Context
ShopNow, a mid-size e-commerce app, wants to test a simplified mobile checkout that removes one form step. The product team believes this will increase completed purchases, but engineering only wants to launch if the expected gain is large enough to justify rollout risk and implementation cost.
Hypothesis Seed
The proposed change shortens checkout from 4 screens to 3 for eligible mobile users. PMs expect a modest lift in purchase conversion because fewer users abandon during address entry, but they are unsure what minimum detectable effect (MDE) should be chosen before launch.
Constraints
- Eligible traffic: 120,000 mobile checkout sessions per day
- Randomization split: 50/50 after a 5% canary for instrumentation validation
- Baseline purchase conversion from checkout start to order completion: 24.0%
- Maximum experiment duration: 14 days
- False positives are costly because a bad checkout experience can hurt revenue immediately
- False negatives are also meaningful because the redesign required 6 engineer-weeks and has opportunity cost
- The team wants 80% power and a two-sided 5% significance level
- The experiment must cover at least one full weekly cycle
Task
- Define the null and alternative hypotheses, the primary metric, and 2-4 guardrail metrics.
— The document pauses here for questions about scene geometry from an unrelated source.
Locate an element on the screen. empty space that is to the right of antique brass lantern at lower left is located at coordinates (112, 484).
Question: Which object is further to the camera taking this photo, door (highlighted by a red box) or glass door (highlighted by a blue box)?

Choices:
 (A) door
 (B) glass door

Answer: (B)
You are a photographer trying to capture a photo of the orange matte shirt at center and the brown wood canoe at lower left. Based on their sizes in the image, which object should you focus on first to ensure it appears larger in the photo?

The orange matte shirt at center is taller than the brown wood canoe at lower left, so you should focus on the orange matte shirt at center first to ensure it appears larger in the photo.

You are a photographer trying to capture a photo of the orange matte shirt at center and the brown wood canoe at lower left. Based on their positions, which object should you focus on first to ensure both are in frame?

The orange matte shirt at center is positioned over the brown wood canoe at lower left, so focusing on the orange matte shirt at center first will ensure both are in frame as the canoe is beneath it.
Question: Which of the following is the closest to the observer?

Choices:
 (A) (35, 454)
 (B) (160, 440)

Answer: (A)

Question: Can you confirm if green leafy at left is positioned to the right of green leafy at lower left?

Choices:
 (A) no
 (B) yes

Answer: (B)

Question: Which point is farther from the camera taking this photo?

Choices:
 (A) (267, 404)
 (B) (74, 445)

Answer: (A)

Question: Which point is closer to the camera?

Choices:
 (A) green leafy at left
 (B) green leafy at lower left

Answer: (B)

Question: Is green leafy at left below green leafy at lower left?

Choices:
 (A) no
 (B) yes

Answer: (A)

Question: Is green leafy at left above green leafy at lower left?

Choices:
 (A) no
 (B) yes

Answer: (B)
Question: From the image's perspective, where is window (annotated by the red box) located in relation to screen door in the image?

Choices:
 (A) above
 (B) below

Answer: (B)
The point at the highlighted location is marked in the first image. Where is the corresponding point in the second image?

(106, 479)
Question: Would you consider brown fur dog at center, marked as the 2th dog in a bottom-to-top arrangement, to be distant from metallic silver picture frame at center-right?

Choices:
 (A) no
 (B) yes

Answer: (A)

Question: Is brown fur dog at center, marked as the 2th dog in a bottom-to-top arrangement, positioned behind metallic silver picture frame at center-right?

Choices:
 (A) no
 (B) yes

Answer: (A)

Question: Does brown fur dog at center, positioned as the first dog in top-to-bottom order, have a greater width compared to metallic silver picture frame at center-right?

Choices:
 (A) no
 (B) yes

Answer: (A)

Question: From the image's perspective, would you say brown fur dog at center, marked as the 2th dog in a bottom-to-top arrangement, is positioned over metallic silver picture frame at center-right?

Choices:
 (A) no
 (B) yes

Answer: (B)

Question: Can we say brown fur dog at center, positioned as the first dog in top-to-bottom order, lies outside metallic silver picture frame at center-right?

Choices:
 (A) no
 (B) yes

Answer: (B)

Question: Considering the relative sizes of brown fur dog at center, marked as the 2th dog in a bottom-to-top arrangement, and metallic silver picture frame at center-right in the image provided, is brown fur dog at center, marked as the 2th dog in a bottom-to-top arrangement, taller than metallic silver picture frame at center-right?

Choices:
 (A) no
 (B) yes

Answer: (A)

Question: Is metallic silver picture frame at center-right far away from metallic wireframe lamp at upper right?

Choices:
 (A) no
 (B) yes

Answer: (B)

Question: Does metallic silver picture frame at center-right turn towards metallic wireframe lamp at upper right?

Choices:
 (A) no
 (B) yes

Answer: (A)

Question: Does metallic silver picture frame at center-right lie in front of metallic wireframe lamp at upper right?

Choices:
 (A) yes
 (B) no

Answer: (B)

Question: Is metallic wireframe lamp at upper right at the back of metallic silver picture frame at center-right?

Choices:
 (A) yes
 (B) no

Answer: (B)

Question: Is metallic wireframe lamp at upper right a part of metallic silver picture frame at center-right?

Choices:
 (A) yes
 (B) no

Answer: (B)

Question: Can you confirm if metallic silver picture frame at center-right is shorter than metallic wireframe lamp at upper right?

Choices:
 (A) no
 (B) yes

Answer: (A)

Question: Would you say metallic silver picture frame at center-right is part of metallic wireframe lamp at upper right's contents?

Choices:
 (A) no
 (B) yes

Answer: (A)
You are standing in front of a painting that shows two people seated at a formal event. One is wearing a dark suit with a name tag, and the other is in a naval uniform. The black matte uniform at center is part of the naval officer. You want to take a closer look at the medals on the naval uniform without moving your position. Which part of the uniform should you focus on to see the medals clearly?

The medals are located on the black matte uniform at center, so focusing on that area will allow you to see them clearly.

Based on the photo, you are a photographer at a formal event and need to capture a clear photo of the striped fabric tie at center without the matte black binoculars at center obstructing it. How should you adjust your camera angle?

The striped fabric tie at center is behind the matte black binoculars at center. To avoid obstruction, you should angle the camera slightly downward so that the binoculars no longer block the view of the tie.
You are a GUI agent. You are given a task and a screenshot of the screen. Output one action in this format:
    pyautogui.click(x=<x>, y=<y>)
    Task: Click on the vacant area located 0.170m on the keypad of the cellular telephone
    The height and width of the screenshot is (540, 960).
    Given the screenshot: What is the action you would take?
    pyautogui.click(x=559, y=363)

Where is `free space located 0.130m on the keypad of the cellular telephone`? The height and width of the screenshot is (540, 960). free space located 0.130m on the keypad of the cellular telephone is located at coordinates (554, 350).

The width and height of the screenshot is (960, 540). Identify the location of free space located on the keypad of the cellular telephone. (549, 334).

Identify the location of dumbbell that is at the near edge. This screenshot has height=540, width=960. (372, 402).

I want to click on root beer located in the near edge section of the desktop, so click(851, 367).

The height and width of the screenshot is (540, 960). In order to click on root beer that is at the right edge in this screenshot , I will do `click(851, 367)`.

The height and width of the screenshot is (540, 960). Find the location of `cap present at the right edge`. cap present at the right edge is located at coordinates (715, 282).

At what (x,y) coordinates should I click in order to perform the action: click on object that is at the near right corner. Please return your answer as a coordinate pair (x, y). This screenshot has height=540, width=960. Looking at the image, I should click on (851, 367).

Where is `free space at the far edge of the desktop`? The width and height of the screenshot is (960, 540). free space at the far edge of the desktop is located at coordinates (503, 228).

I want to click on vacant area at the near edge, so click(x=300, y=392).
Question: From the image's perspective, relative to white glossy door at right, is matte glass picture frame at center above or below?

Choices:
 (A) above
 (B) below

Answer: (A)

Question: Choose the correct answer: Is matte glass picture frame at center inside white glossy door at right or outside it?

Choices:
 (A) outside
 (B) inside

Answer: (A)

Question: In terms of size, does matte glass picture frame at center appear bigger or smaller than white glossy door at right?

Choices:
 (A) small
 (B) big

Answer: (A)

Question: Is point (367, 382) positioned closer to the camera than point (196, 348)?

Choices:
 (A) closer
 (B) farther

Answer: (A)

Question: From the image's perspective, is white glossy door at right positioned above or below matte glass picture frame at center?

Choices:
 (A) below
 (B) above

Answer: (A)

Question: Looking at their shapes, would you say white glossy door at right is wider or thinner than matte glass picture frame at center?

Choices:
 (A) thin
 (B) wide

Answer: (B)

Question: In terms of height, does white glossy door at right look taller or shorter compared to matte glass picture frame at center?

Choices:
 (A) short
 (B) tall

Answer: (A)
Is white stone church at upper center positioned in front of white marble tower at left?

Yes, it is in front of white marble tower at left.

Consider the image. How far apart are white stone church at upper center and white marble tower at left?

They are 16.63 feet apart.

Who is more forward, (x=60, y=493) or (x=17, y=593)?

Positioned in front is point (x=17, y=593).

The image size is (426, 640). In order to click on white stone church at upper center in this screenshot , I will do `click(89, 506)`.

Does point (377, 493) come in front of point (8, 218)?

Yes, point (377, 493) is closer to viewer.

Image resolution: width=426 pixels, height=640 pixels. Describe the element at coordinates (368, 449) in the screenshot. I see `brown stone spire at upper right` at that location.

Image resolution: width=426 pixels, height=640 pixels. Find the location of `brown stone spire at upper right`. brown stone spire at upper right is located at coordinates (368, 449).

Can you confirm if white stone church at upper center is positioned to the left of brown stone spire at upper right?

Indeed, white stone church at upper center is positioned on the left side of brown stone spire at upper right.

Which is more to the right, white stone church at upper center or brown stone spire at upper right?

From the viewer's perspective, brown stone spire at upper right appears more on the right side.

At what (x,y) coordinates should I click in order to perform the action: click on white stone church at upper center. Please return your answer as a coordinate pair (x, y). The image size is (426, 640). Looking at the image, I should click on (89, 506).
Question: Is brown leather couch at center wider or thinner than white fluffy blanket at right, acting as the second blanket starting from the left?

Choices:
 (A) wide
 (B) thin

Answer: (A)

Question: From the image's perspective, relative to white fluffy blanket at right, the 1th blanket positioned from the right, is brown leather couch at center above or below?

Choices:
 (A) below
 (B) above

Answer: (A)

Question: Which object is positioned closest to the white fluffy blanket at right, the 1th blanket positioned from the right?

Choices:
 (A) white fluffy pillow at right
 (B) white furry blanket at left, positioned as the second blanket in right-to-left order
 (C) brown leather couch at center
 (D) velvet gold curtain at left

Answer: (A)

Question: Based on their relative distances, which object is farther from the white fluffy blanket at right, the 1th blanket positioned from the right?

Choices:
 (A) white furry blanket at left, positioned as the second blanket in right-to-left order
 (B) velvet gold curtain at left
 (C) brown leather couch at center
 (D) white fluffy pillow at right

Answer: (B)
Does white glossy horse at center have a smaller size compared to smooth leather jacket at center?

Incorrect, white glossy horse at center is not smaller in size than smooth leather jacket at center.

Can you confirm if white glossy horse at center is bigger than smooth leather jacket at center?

- Determine a reasonable MDE before launch, then calculate the required sample size per arm and whether the test can finish within 14 days.
- Choose the unit of randomization and explain any mismatch with the unit of analysis.
- Pre-register the analysis plan: statistical test, peeking policy, multiple-comparison handling, and SRM checks.
- State a clear ship / don't-ship / iterate rule that respects both the primary metric and guardrails.
Be explicit about how you choose the MDE: tie it to business value, traffic constraints, and the cost of shipping a false positive versus missing a real but small win.